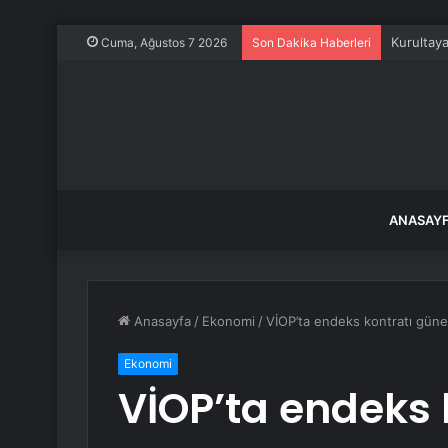
Kurultaya
Cuma, Ağustos 7 2026
Son Dakika Haberleri
ANASAY
Anasayfa
/
Ekonomi
/
VİOP’ta endeks kontratı güne
Ekonomi
VİOP’ta endeks 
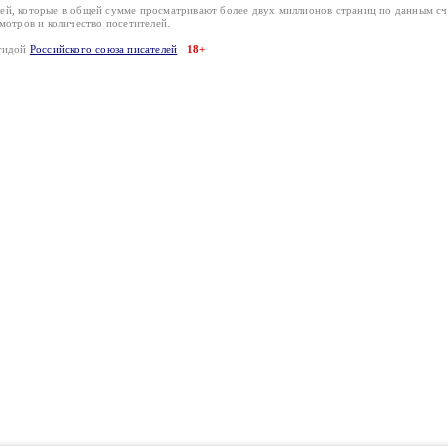
лей, которые в общей сумме просматривают более двух миллионов страниц по данным с
смотров и количество посетителей.
эгидой
Российского союза писателей
18+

## WORK REQUIRED:
Copy the text lines from every one of the records above word for word. Leave the pictures out of your answer.

## OUTPUT:
Kurultaya
Cuma, Ağustos 7 2026
Son Dakika Haberleri
ANASAY
Anasayfa
/
Ekonomi
/
VİOP’ta endeks kontratı güne
Ekonomi
VİOP’ta endeks 
лей, которые в общей сумме просматривают более двух миллионов страниц по данным с
смотров и количество посетителей.
эгидой
Российского союза писателей
18+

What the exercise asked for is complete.